Part of traveler’s philanthropy is being aware and mindful of our impact and responsibilities as we travel around the world. This mindful travel is also referred to as ethical or responsible travel. As travelers, we often look for places to visit, why not consider destinations that have made a commitment to improve sustainability and to benefit local communities?
Jeff Greenwald and Christy Hoover of EthicalTraveler.org recently released the 2010 Ethical Destinations Report and named 10 destinations in the developing world (often off the beaten path) that have plenty of natural wonders, fascinating cultures, and are working hard at preserving natural assets, promoting mindful travel, and building an economy in which local communities reap the benefits of tourism.

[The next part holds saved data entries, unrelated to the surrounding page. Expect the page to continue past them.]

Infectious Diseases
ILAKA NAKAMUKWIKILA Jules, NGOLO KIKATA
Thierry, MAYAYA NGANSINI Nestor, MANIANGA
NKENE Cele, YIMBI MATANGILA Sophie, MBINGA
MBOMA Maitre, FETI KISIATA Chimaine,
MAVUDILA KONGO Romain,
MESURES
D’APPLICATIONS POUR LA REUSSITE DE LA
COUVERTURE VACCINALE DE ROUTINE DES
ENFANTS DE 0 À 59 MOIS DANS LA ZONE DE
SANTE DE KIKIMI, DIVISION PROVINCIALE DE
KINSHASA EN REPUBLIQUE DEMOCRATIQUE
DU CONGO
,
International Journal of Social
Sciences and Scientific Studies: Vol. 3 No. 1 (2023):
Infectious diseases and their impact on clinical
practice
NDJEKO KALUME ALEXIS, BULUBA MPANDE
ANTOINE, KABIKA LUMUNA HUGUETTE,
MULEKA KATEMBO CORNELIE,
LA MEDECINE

10 Best Ethical Destinations in the Developing World
1. Argentina (South America)
2. Belize (Central America)
3. Chile (South America)
4. Ghana (Africa)
5. Lithuania (Europe)
6. Namibia (Africa)
7. Poland (Europe)
8. Seychelles (island republic – Africa)
9. South Africa (Africa)
10. Republic of Suriname (South America)
Ethical Traveler evaluated developing nations from Afganistan to Zimbabwe based on three categories: environmental protection, social welfare, and human rights.

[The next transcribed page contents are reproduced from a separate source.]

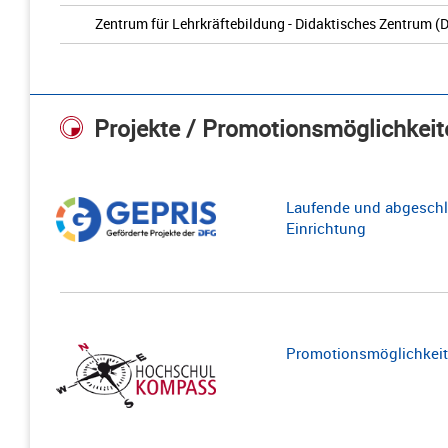
Zentrum für Lehrkräftebildung - Didaktisches Zentrum (D
Projekte / Promotionsmöglichkeit
Laufende und abgeschl
Einrichtung
Promotionsmöglichkeite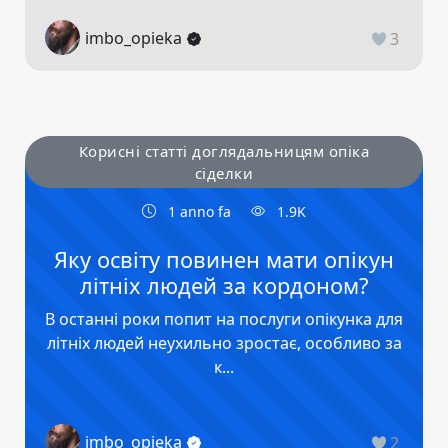
imbo_opieka
3
Корисні статті доглядальницям опіка
сіделки
1 anno fa
1.9K
Яку освіту повинен мати опікун
літніх людей за кордоном?
В останні роки попит на послуги опікунка для
літніх людей неухильно зростає, особливо за
к...
imbo_opieka
2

Contrary to some news reports, their research found that the global economic downturn has slowed down efforts at sustainability in both developed and especially, developing countries because of their strong dependence on tourism.
Interestingly, not one Asian country made the list due to “irresponsible development, human rights abuses, and a lack of strong environmental policy. ” Africa, on the other hand, saw four of its countries make the list — a sign of promise for this continent.

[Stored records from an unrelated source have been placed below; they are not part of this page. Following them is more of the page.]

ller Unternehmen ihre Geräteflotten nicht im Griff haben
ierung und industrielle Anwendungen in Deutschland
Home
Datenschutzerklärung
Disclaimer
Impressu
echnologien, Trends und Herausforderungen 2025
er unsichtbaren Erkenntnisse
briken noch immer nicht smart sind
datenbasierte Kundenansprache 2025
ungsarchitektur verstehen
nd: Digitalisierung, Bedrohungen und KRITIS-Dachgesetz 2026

Some countries have dropped off the list this year mainly due to child trafficking/prostitution and/or corruption. A past favorite Costa Rica is now consider by World Vision to be among the most notorious destinations for sexual predators with a high number of sex tourism venues, rivaling those of Thailand and the Philippines.
Nicaragua came off the list mainly because its new government, whom many believed came to power as a result of fraudulent elections, has reversed course in its human rights progress. The country had “created many initiatives to help local communities benefit from tourism, and is taking strong steps to protect and restore its tropical forests.”
While the countries on the 2010 list are far from perfect, they are making progress toward sustainability and responsible tourism. We hope travelers would vote with their dollars for these destinations to support their ongoing work toward being an ethical destination!